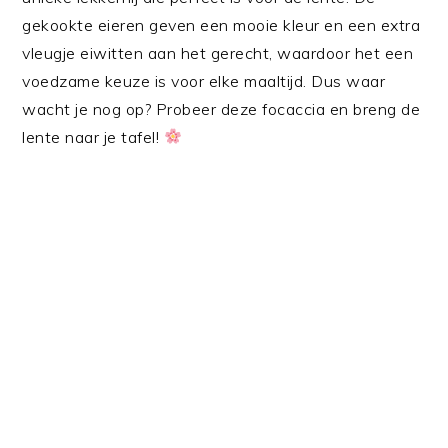
gekookte eieren geven een mooie kleur en een extra
vleugje eiwitten aan het gerecht, waardoor het een
voedzame keuze is voor elke maaltijd. Dus waar
wacht je nog op? Probeer deze focaccia en breng de
lente naar je tafel!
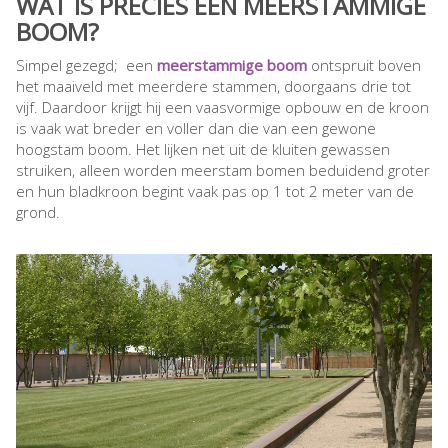
WAT IS PRECIES EEN MEERSTAMMIGE
BOOM?
Simpel gezegd; een
meerstammige boom
ontspruit boven
het maaiveld met meerdere stammen, doorgaans drie tot
vijf. Daardoor krijgt hij een vaasvormige opbouw en de kroon
is vaak wat breder en voller dan die van een gewone
hoogstam boom. Het lijken net uit de kluiten gewassen
struiken, alleen worden meerstam bomen beduidend groter
en hun bladkroon begint vaak pas op 1 tot 2 meter van de
grond.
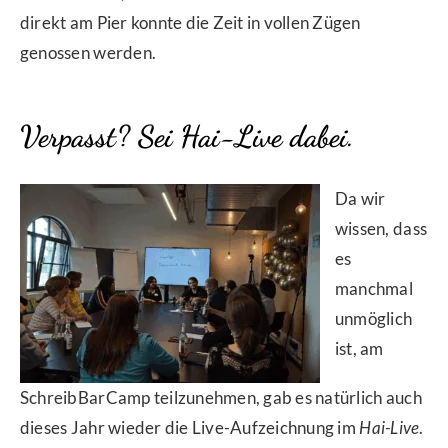
direkt am Pier konnte die Zeit in vollen Zügen
genossen werden.
Verpasst? Sei Hai-Live dabei.
Da wir
wissen, dass
es
manchmal
unmöglich
ist, am
SchreibBarCamp teilzunehmen, gab es natürlich auch
dieses Jahr wieder die Live-Aufzeichnung im
Hai-Live
.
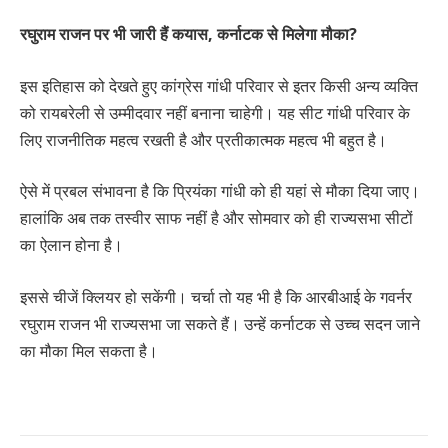
रघुराम राजन पर भी जारी हैं कयास, कर्नाटक से मिलेगा मौका?
इस इतिहास को देखते हुए कांग्रेस गांधी परिवार से इतर किसी अन्य व्यक्ति
को रायबरेली से उम्मीदवार नहीं बनाना चाहेगी। यह सीट गांधी परिवार के
लिए राजनीतिक महत्व रखती है और प्रतीकात्मक महत्व भी बहुत है।
ऐसे में प्रबल संभावना है कि प्रियंका गांधी को ही यहां से मौका दिया जाए।
हालांकि अब तक तस्वीर साफ नहीं है और सोमवार को ही राज्यसभा सीटों
का ऐलान होना है।
इससे चीजें क्लियर हो सकेंगी। चर्चा तो यह भी है कि आरबीआई के गवर्नर
रघुराम राजन भी राज्यसभा जा सकते हैं। उन्हें कर्नाटक से उच्च सदन जाने
का मौका मिल सकता है।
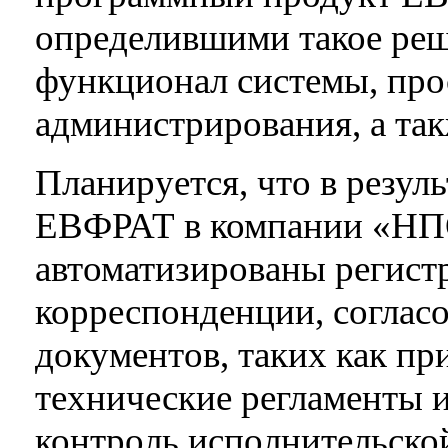
определившими такое реш
функционал системы, про
администрирования, а та
Планируется, что в резул
ЕВФРАТ в компании «НПО
автоматизированы регист
корреспонденции, соглас
документов, таких как при
технические регламенты и 
контроль исполнительск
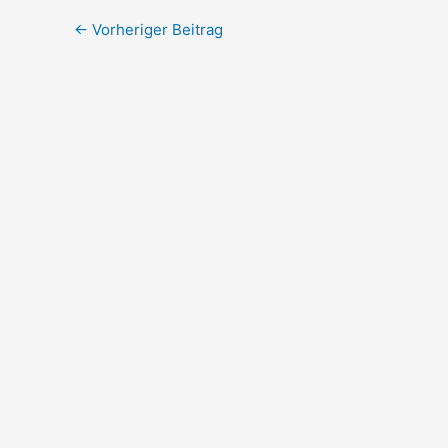
←
Vorheriger Beitrag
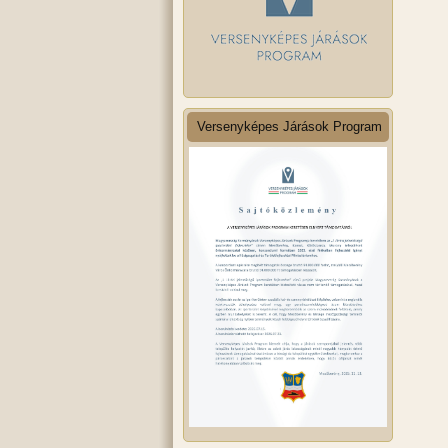
Versenyképes Járások Program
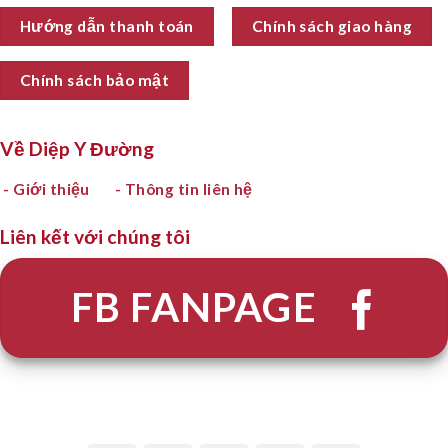
Hướng dẫn thanh toán
Chính sách giao hàng
Chính sách bảo mật
Về Diệp Y Đường
- Giới thiệu
- Thông tin liên hệ
Liên kết với chúng tôi
FB FANPAGE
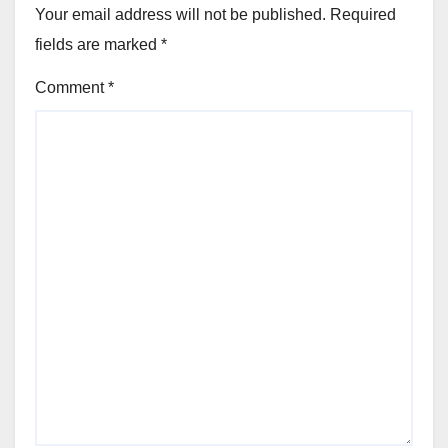
Your email address will not be published.
Required
fields are marked
*
Comment
*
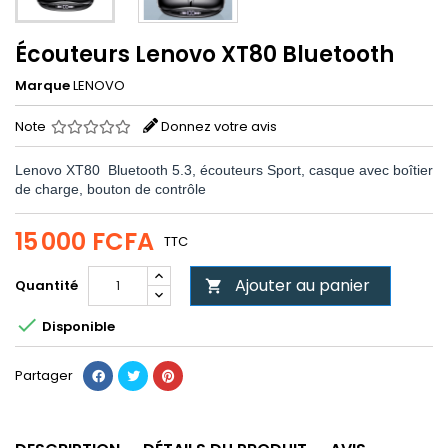
Écouteurs Lenovo XT80 Bluetooth
Marque
LENOVO
Note
Donnez votre avis
Lenovo XT80 Bluetooth 5.3, écouteurs Sport, casque avec boîtier
de charge, bouton de contrôle
15 000 FCFA
TTC
Ajouter au panier
Quantité


Disponible
Partager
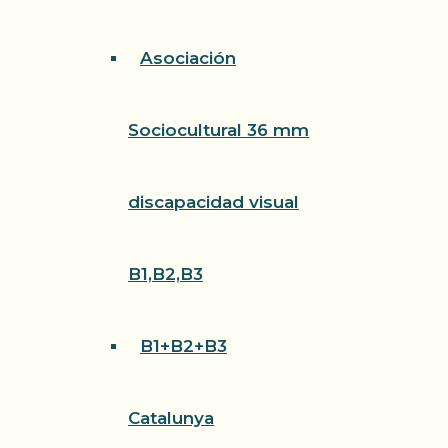
Asociación
Sociocultural 36 mm
discapacidad visual
B1,B2,B3
B1+B2+B3
Catalunya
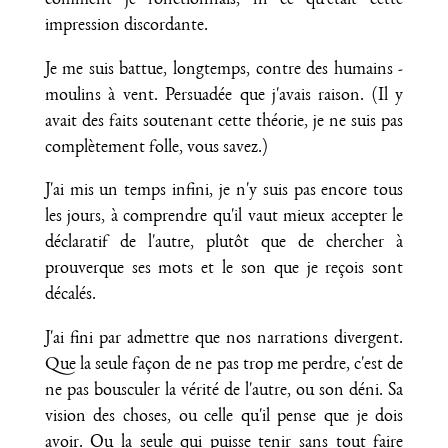
comment je fonctionnais, ni ce qu'était cette
impression discordante.
Je me suis battue, longtemps, contre des humains -
moulins à vent. Persuadée que j'avais raison. (Il y
avait des faits soutenant cette théorie, je ne suis pas
complètement folle, vous savez.)
J'ai mis un temps infini, je n'y suis pas encore tous
les jours, à comprendre qu'il vaut mieux accepter le
déclaratif de l'autre, plutôt que de chercher à
prouverque ses mots et le son que je reçois sont
décalés.
J'ai fini par admettre que nos narrations divergent.
Que la seule façon de ne pas trop me perdre, c'est de
ne pas bousculer la vérité de l'autre, ou son déni. Sa
vision des choses, ou celle qu'il pense que je dois
avoir. Ou la seule qui puisse tenir sans tout faire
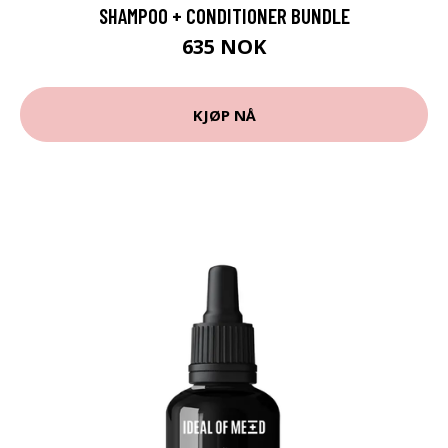
SHAMPOO + CONDITIONER BUNDLE
635 NOK
KJØP NÅ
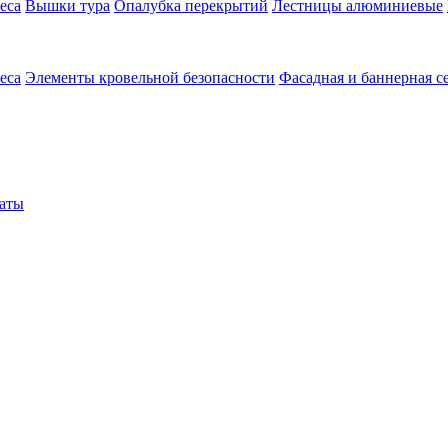
еса
Вышки тура
Опалубка перекрытий
Лестницы алюминиевые
еса
Элементы кровельной безопасности
Фасадная и баннерная с
аты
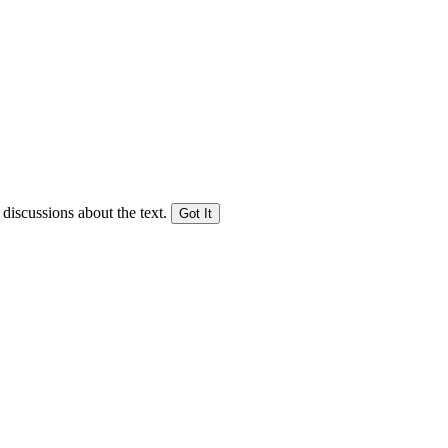
 discussions about the text.
Got It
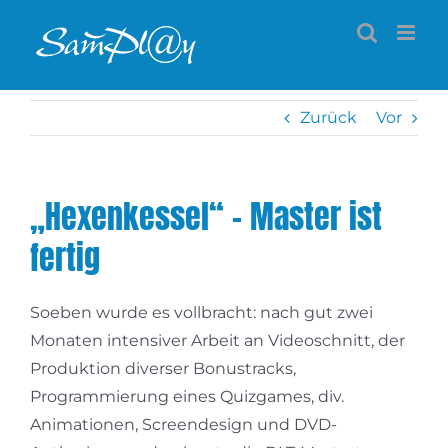
Zum
Inhalt
springen
Zurück
Vor
„Hexenkessel“ – Master ist
fertig
Soeben wurde es vollbracht: nach gut zwei
Monaten intensiver Arbeit an Videoschnitt, der
Produktion diverser Bonustracks,
Programmierung eines Quizgames, div.
Animationen, Screendesign und DVD-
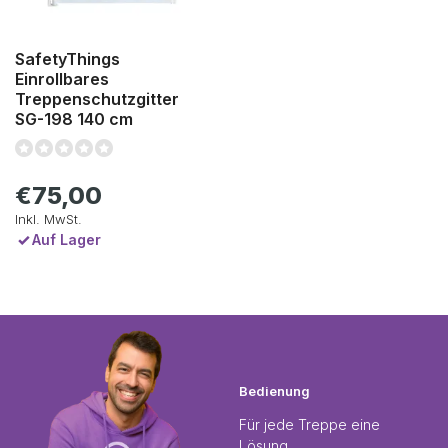
SafetyThings
Einrollbares
Treppenschutzgitter
SG-198 140 cm
€75,00
Inkl. MwSt.
Auf Lager
Bedienung
Für jede Treppe eine
Lösung.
..........
What needs to be done: The complete listing must be transcribed verbatim, and all pictures are to be omitted.

Response:
gekookte eieren geven een mooie kleur en een extra
vleugje eiwitten aan het gerecht, waardoor het een
voedzame keuze is voor elke maaltijd. Dus waar
wacht je nog op? Probeer deze focaccia en breng de
lente naar je tafel!
WAT IS PRECIES EEN MEERSTAMMIGE
BOOM?
Simpel gezegd; een
meerstammige boom
ontspruit boven
het maaiveld met meerdere stammen, doorgaans drie tot
vijf. Daardoor krijgt hij een vaasvormige opbouw en de kroon
is vaak wat breder en voller dan die van een gewone
hoogstam boom. Het lijken net uit de kluiten gewassen
struiken, alleen worden meerstam bomen beduidend groter
en hun bladkroon begint vaak pas op 1 tot 2 meter van de
grond.
direkt am Pier konnte die Zeit in vollen Zügen
genossen werden.
Verpasst? Sei Hai-Live dabei.
Da wir
wissen, dass
es
manchmal
unmöglich
ist, am
SchreibBarCamp teilzunehmen, gab es natürlich auch
dieses Jahr wieder die Live-Aufzeichnung im
Hai-Live
.
रघुराम राजन पर भी जारी हैं कयास, कर्नाटक से मिलेगा मौका?
इस इतिहास को देखते हुए कांग्रेस गांधी परिवार से इतर किसी अन्य व्यक्ति
को रायबरेली से उम्मीदवार नहीं बनाना चाहेगी। यह सीट गांधी परिवार के
लिए राजनीतिक महत्व रखती है और प्रतीकात्मक महत्व भी बहुत है।
ऐसे में प्रबल संभावना है कि प्रियंका गांधी को ही यहां से मौका दिया जाए।
हालांकि अब तक तस्वीर साफ नहीं है और सोमवार को ही राज्यसभा सीटों
का ऐलान होना है।
इससे चीजें क्लियर हो सकेंगी। चर्चा तो यह भी है कि आरबीआई के गवर्नर
रघुराम राजन भी राज्यसभा जा सकते हैं। उन्हें कर्नाटक से उच्च सदन जाने
का मौका मिल सकता है।
определившими такое реш
функционал системы, про
администрирования, а та
Планируется, что в резул
ЕВФРАТ в компании «НПО
автоматизированы регист
корреспонденции, соглас
документов, таких как при
технические регламенты и 
контроль исполнительск
←
Vorheriger Beitrag
Versenyképes Járások Program
Hướng dẫn thanh toán
Chính sách giao hàng
Chính sách bảo mật
Về Diệp Y Đường
- Giới thiệu
- Thông tin liên hệ
Liên kết với chúng tôi
FB FANPAGE
Your email address will not be published.
Required
fields are marked
*
Comment
*
Écouteurs Lenovo XT80 Bluetooth
Marque
LENOVO
Note
Donnez votre avis
Lenovo XT80 Bluetooth 5.3, écouteurs Sport, casque avec boîtier
de charge, bouton de contrôle
15 000 FCFA
TTC
Ajouter au panier
Quantité


Disponible
Partager
Asociación
Sociocultural 36 mm
discapacidad visual
B1,B2,B3
B1+B2+B3
Catalunya
comment je fonctionnais, ni ce qu'était cette
impression discordante.
Je me suis battue, longtemps, contre des humains -
moulins à vent. Persuadée que j'avais raison. (Il y
avait des faits soutenant cette théorie, je ne suis pas
complètement folle, vous savez.)
J'ai mis un temps infini, je n'y suis pas encore tous
les jours, à comprendre qu'il vaut mieux accepter le
déclaratif de l'autre, plutôt que de chercher à
prouverque ses mots et le son que je reçois sont
décalés.
J'ai fini par admettre que nos narrations divergent.
Que la seule façon de ne pas trop me perdre, c'est de
ne pas bousculer la vérité de l'autre, ou son déni. Sa
vision des choses, ou celle qu'il pense que je dois
avoir. Ou la seule qui puisse tenir sans tout faire
SHAMPOO + CONDITIONER BUNDLE
635 NOK
KJØP NÅ
еса
Вышки тура
Опалубка перекрытий
Лестницы алюминиевые
еса
Элементы кровельной безопасности
Фасадная и баннерная с
аты
 discussions about the text.
Got It
Zum
Inhalt
springen
Zurück
Vor
„Hexenkessel“ – Master ist
fertig
Soeben wurde es vollbracht: nach gut zwei
Monaten intensiver Arbeit an Videoschnitt, der
Produktion diverser Bonustracks,
Programmierung eines Quizgames, div.
Animationen, Screendesign und DVD-
SafetyThings
Einrollbares
Treppenschutzgitter
SG-198 140 cm
€75,00
Inkl. MwSt.
Auf Lager
Bedienung
Für jede Treppe eine
Lösung.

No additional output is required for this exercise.